Try it ▸
Tell how many lines in the following entries include the word "Двустаен", giving the figure alone.

Input data ▸
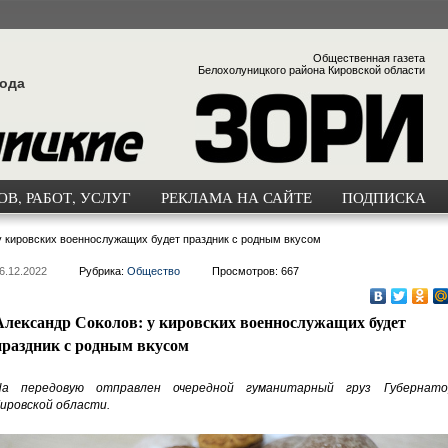
Общественная газета
Белохолуницкого района Кировской области
года
В, РАБОТ, УСЛУГ
РЕКЛАМА НА САЙТЕ
ПОДПИСКА
у кировских военнослужащих будет праздник с родным вкусом
6.12.2022
Рубрика:
Общество
Просмотров: 667
Александр Соколов: у кировских военнослужащих будет
праздник с родным вкусом
На передовую отправлен очередной гуманитарный груз Губернато
ировской области.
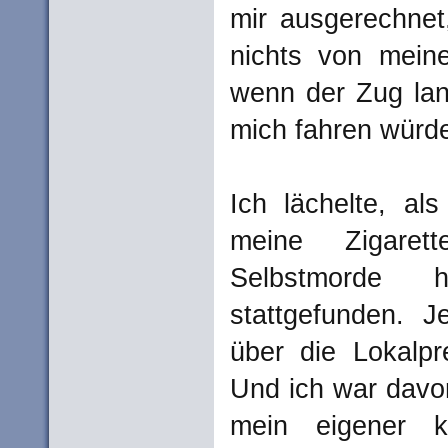
mir ausgerechnet
nichts von mein
wenn der Zug lan
mich fahren würd
Ich lächelte, al
meine Zigaret
Selbstmorde 
stattgefunden. J
über die Lokalpr
Und ich war davo
mein eigener k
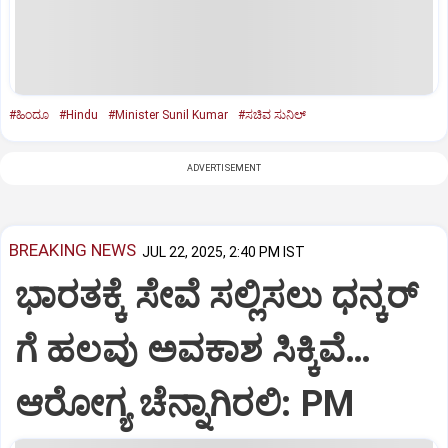
#ಹಿಂದೂ
#Hindu
#Minister Sunil Kumar
#ಸಚಿವ ಸುನಿಲ್
ADVERTISEMENT
BREAKING NEWS
JUL 22, 2025, 2:40 PM IST
ಭಾರತಕ್ಕೆ ಸೇವೆ ಸಲ್ಲಿಸಲು ಧನ್ಕರ್‌
ಗೆ ಹಲವು ಅವಕಾಶ ಸಿಕ್ಕಿವೆ…
ಆರೋಗ್ಯ ಚೆನ್ನಾಗಿರಲಿ: PM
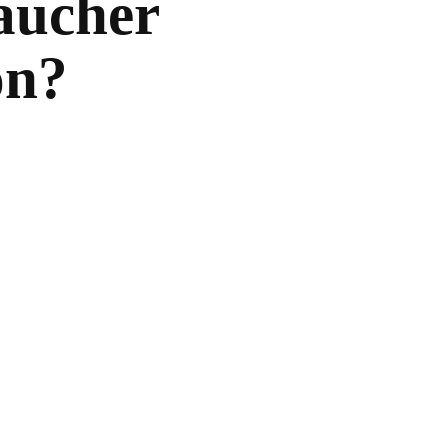
taucher
on?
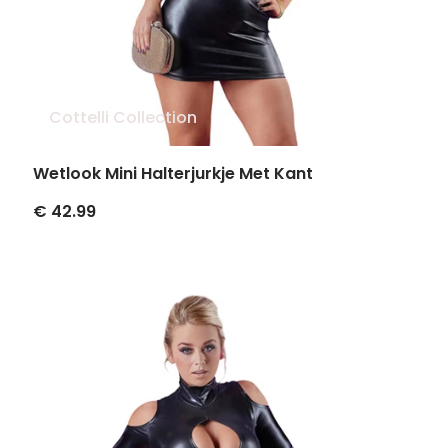
Cottelli Collection
Wetlook Mini Halterjurkje Met Kant
€ 42.99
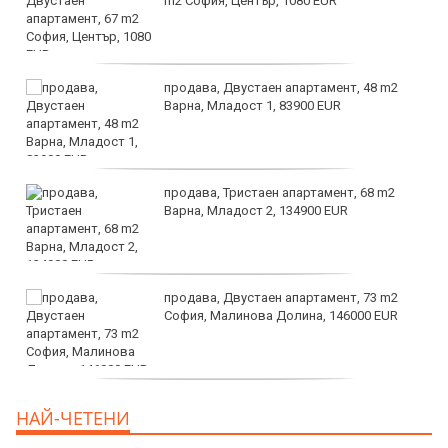
m2 София, Център, 1080 EUR
продава, Двустаен апартамент, 48 m2
Варна, Младост 1, 83900 EUR
продава, Тристаен апартамент, 68 m2
Варна, Младост 2, 134900 EUR
продава, Двустаен апартамент, 73 m2
София, Малинова Долина, 146000 EUR
дава под наем, Офис, 100 m2 София,
НАЙ-ЧЕТЕНИ
Център, 800 EUR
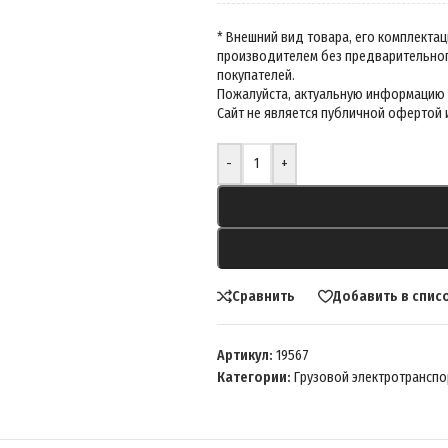
-
+
Сравнить
Добавить в спис
Артикул:
19567
Категории:
Грузовой электротранспо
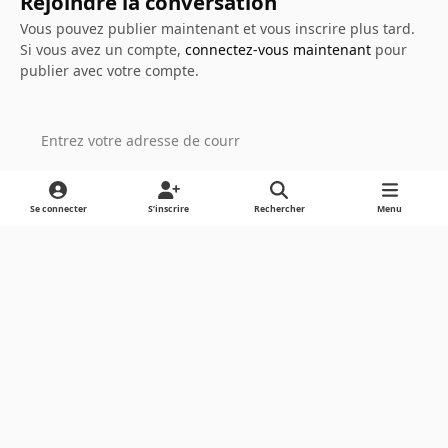
Rejoindre la conversation
Vous pouvez publier maintenant et vous inscrire plus tard.
Si vous avez un compte,
connectez-vous maintenant
pour
publier avec votre compte.
Ajouter un commentaire…
Se connecter
S’inscrire
Rechercher
Menu
Light Mode
Dark Mode
System Preference
Langue
Cookies
Powered by
Invision Community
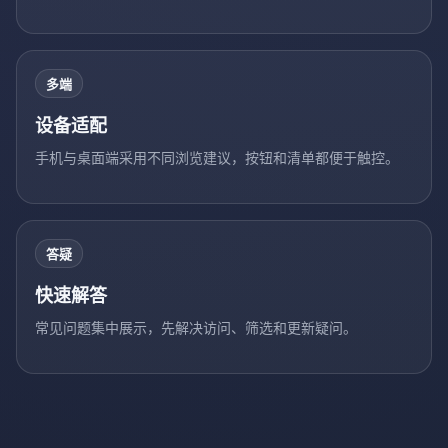
多端
设备适配
手机与桌面端采用不同浏览建议，按钮和清单都便于触控。
答疑
快速解答
常见问题集中展示，先解决访问、筛选和更新疑问。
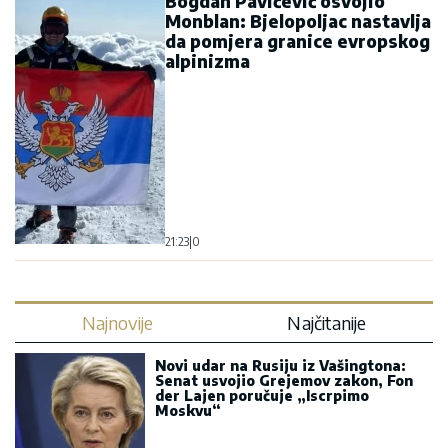
Bogdan Pavićević osvojio
Monblan: Bjelopoljac nastavlja
da pomjera granice evropskog
alpinizma
21:23
|
0
Najnovije
Najčitanije
Novi udar na Rusiju iz Vašingtona:
Senat usvojio Grejemov zakon, Fon
der Lajen poručuje „Iscrpimo
Moskvu“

Answer section ▸
2